Over 60 women left the stadium on Thursday as the wrenching process of separating the women and children continued.

"THESE CHILDREN MUST BE PROTECTED"

Darrell Azar, a spokesman for the Department of Child Protective Services, told a news briefing outside the stadium on Thursday that pulling the families apart as the probe widens was a "difficult thing.... But these children must be protected."

On Thursday, one of the women who left the stadium held a sign outside the window of a bus that read: "SOS. MOTHERS SEPARATED. HELP."

The compound is about 45 miles south of San Angelo in an isolated part of Texas. The investigation is the largest child welfare case in the history of the state and shrouded in confusion.

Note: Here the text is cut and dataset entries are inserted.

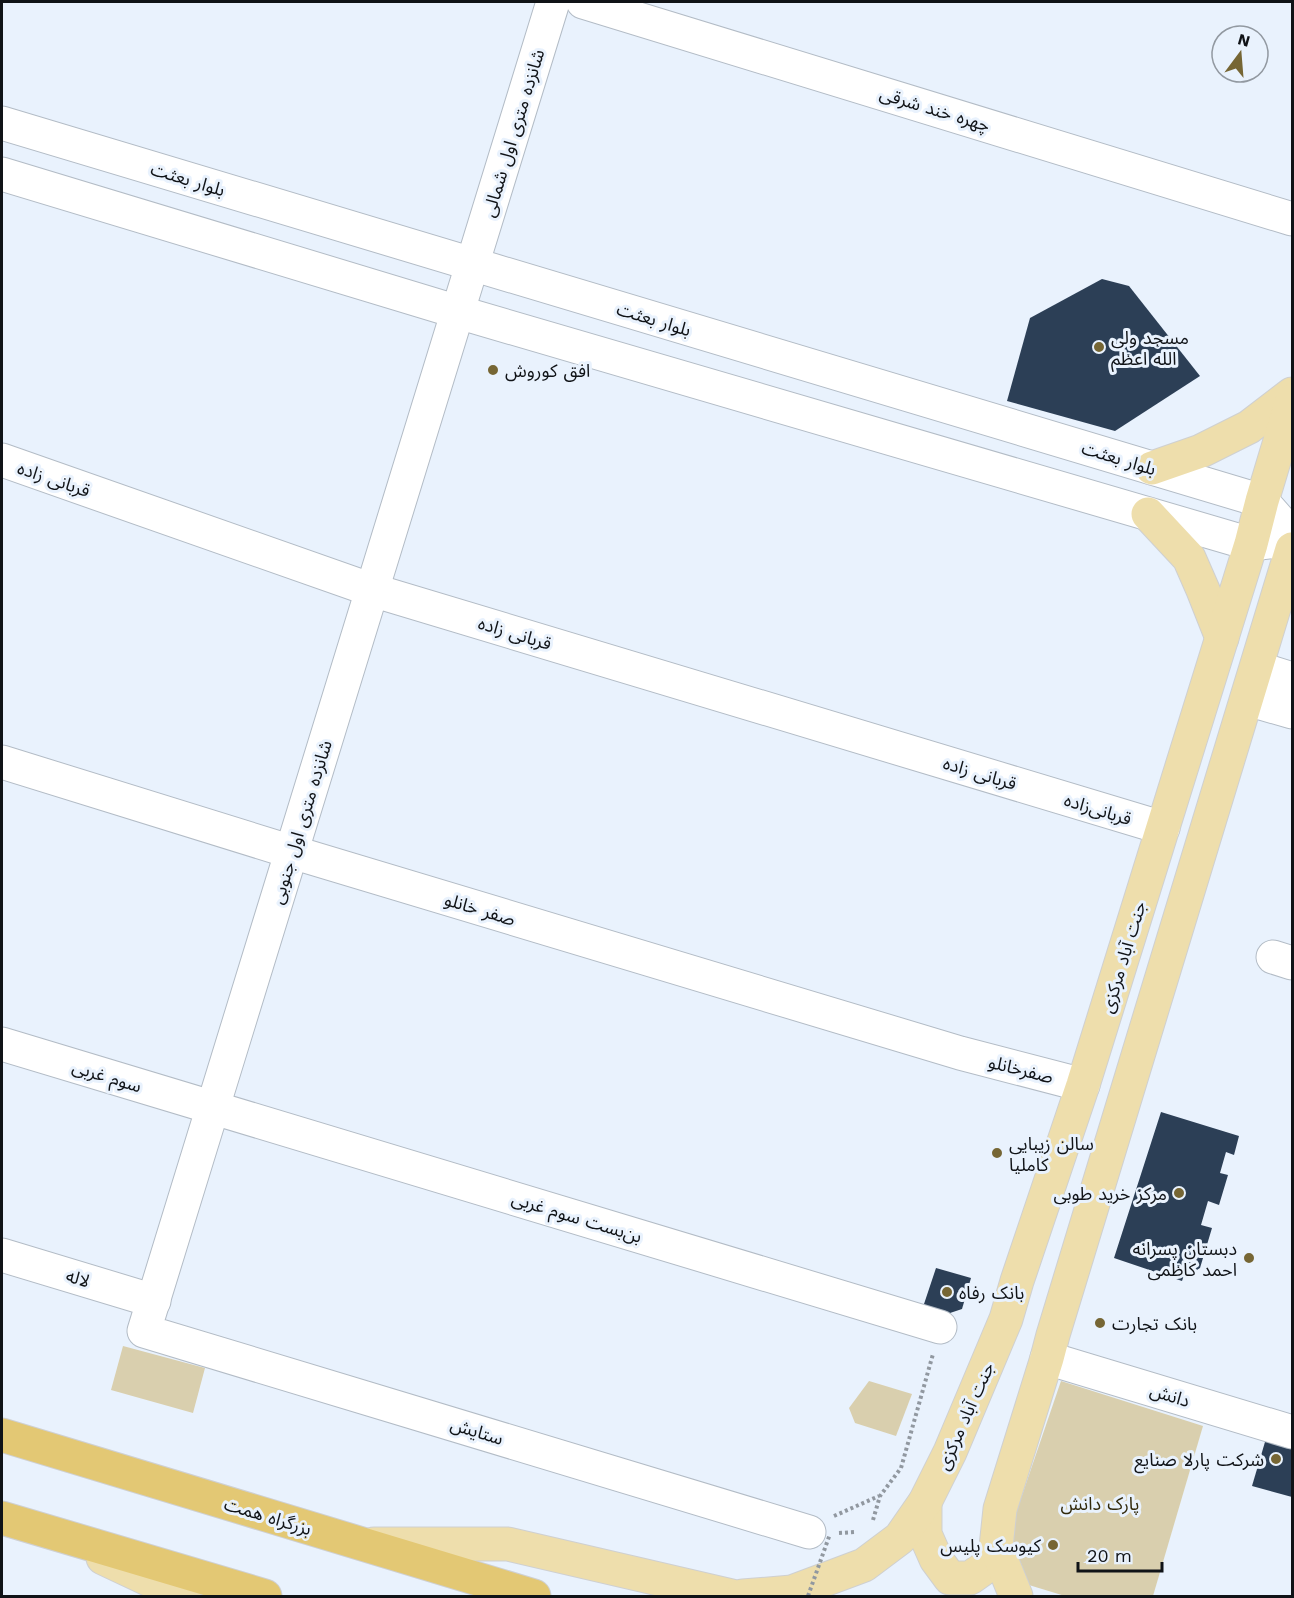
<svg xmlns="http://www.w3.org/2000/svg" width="1294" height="1598" viewBox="0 0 1294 1598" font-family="'Work Sans','Noto Sans Arabic',sans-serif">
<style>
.green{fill:#d9cfae}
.building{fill:#2c3f56}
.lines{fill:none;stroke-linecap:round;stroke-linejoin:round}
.minor-casing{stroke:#b3bcc6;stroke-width:35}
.major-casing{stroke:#cfd0d1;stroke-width:35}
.highway-casing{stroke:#cfd0d1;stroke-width:35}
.path{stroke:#9198a0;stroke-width:4;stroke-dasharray:3 3;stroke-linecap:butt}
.minor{stroke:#fff;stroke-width:33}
.major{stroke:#eedeac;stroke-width:33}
.highway{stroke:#e3c874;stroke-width:33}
.path-bridge{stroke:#9198a0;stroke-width:4;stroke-dasharray:3 3;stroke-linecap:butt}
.poi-dot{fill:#766634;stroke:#e9f2fd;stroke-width:2}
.labels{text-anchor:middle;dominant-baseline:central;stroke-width:6;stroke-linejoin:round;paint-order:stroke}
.street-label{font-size:18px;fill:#101317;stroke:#e9f2fd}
.poi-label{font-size:18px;fill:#101317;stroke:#e9f2fd;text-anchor:start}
.park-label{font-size:18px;fill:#31290b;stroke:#e9f2fd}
</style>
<rect width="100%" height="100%" fill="#e9f2fd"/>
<g class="green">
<path d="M123 1346 205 1368 193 1413 111 1390Z"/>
<path d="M869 1381 912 1394 896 1436 855 1423 849 1408Z"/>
<path d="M1061 1381 1203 1426 1153 1596H1065L1019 1582 1015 1568 1012 1539 1016 1513Z"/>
</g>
<g class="building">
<path d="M1102 279 1129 286 1200 376 1115 431 1007 401 1030 318Z"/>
<path d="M1161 1112 1239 1136 1234 1155 1226 1152 1220 1173 1228 1175 1219 1205 1208 1201 1201 1225 1212 1228 1200 1268 1192 1273 1185 1272 1182 1281 1114 1258Z"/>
<path d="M936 1268 971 1278 962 1309 950 1313 923 1307Z"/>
<path d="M1270 1425 1292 1432V1497L1252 1486Z"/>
</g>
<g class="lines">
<g class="minor-casing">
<g id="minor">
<path d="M553 2 144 1331 809 1532"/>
<path d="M583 2 1292 219"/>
<path d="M2 123 1262 501 1292 535"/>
<path d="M2 174 458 312 1251 544 1278 541"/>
<path d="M2 460 372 590 1163 828"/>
<path d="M1257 668 1292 679"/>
<path d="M1247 699 1292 712"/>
<path d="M2 762 292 852 960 1053 1083 1085"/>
<path d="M1273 957 1292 963"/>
<path d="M2 1044 940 1327"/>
<path d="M2 1255 154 1301"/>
<path d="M1047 1358 1292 1432"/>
</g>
</g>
<g class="major-casing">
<g id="major">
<path d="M1152 468 1201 451 1249 427 1292 394"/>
<path d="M1148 514 1189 558 1203 590 1222 638"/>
<path d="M925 1502V1534L936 1559 950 1578H970L987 1566 996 1547 1000 1509 1047 1358 1053 1335 1292 549"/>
<path d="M374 1544H508L732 1596"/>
<path d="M996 1547 1016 1596"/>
<path d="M103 1558 184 1596"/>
<path d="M743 1596 792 1592 864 1565 900 1538 925 1502 950 1452 1006 1319 1017 1281 1083 1085 1251 544 1262 501 1292 401"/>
</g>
</g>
<g class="highway-casing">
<g id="highway">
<path d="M2 1435 534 1596"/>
<path d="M2 1518 265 1596"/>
</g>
</g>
<g class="path">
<path d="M834 1516 879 1496"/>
<path d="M873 1520 880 1496 901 1468 933 1354"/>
<path d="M839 1533 856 1532"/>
</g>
<use href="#minor" class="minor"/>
<use href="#major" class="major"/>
<use href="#highway" class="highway"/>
<path class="path-bridge" d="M808 1596 830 1534"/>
</g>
<g class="poi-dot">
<circle cx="1099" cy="347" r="6"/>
<circle cx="493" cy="370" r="6"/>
<circle cx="997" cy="1153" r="6"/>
<circle cx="1179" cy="1193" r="6"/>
<circle cx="1249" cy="1258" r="6"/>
<circle cx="947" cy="1292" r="6"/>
<circle cx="1100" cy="1323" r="6"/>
<circle cx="1276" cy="1459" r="6"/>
<circle cx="1053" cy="1545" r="6"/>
</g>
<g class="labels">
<g class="street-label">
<text transform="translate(935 109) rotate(17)">چهره خند شرقی</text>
<text transform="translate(513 133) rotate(-73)">شانزده متری اول شمالی</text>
<text transform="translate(188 179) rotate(17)">بلوار بعثت</text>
<text transform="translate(654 319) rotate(17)">بلوار بعثت</text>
<text transform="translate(1119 458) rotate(17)">بلوار بعثت</text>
<text transform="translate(54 479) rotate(19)">قربانی زاده</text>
<text transform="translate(515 633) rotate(17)">قربانی زاده</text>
<text transform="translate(980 773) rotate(17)">قربانی زاده</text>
<text transform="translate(1098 809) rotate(17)">قربانی‌زاده</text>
<text transform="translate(301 822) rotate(-73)">شانزده متری اول جنوبی</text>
<text transform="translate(480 909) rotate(17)">صفر خانلو</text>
<text transform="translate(1123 957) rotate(-73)">جنت آباد مرکزی</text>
<text transform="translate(1021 1069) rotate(14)">صفرخانلو</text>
<text transform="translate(107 1076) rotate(17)">سوم غربی</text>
<text transform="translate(577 1217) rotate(17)">بن‌بست سوم غربی</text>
<text transform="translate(78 1278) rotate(17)">لاله</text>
<text transform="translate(1170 1395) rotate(17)">دانش</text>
<text transform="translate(965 1416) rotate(-66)">جنت آباد مرکزی</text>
<text transform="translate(477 1431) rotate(17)">ستایش</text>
<text transform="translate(268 1516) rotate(17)">بزرگراه همت</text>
</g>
<g class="poi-label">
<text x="1111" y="337">مسجد ولی<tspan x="1111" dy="21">الله اعظم</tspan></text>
<text x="505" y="370">افق کوروش</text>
<text x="1009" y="1143">سالن زیبایی<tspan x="1009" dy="21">کاملیا</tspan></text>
<text x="1167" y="1193" text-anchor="end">مرکز خرید طوبی</text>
<text x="1237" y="1248" text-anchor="end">دبستان پسرانه<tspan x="1237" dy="21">احمد کاظمی</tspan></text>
<text x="959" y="1292">بانک رفاه</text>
<text x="1112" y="1323">بانک تجارت</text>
<text x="1264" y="1459" text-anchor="end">شرکت پارلا صنایع</text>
<text x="1041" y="1545" text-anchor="end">کیوسک پلیس</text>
</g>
<g class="park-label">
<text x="1100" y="1503">پارک دانش</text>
</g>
</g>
<rect width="1294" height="1598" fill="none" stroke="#101317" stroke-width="6"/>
<g transform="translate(1240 54) rotate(16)"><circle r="28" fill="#e9f2fd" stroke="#9299a1" stroke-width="1.5"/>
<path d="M0-4.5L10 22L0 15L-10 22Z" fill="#766634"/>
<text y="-9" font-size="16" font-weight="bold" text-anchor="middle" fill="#101317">N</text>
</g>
<path d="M1078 1562v9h84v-9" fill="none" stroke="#101317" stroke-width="3"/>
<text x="1087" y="1562" font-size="18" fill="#101317" stroke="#e9f2fd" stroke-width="4.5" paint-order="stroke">20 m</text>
</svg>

Local media reports have suggested the calls that sparked the raid may have been a hoax by a woman in Colorado Springs, Colorado, who has a history of such acts.

Azar said it did not matter if it was a hoax or not because evidence of abuse was being unearthed.

The Fundamentalist Church of Jesus Christ of Latter-Day Saints regards plural marriage as ordained by God and the sect's followers have tended to keep to themselves in isolated corners of Arizona, Utah and elsewhere.

The mainstream Church of Jesus Christ of Latter-day Saints, as the Mormon faith is officially called, renounced polygamy over a century ago and is at pains to distance itself from its few thousand kin who still practice plural marriage.

Polygamy is outlawed in the United States but the men of such sects typically have one legal wife and take others as "spiritual wives."